#### Work order
Filter the entries for the word "color". Copy each line in which it occurs.

*** Records for this task Section Begins ***

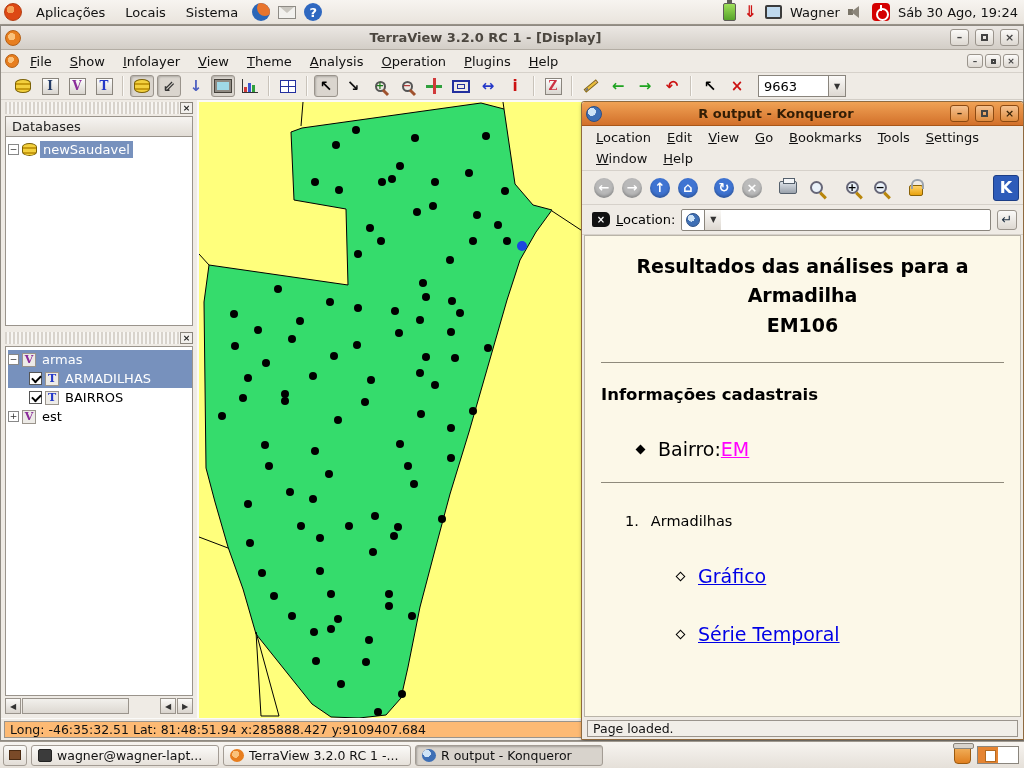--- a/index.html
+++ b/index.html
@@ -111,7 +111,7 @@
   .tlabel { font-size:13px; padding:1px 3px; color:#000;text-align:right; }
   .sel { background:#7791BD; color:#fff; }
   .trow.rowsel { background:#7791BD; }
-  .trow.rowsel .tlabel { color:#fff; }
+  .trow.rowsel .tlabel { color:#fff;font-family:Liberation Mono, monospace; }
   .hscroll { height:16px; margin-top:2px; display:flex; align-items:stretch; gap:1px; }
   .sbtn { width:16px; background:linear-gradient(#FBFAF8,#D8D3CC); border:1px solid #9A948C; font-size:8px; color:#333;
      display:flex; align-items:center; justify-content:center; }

*** Records for this task Section Ends ***

#### Written answer
   .tlabel { font-size:13px; padding:1px 3px; color:#000;text-align:right; }
   .sel { background:#7791BD; color:#fff; }
-  .trow.rowsel .tlabel { color:#fff; }
+  .trow.rowsel .tlabel { color:#fff;font-family:Liberation Mono, monospace; }
   .sbtn { width:16px; background:linear-gradient(#FBFAF8,#D8D3CC); border:1px solid #9A948C; font-size:8px; color:#333;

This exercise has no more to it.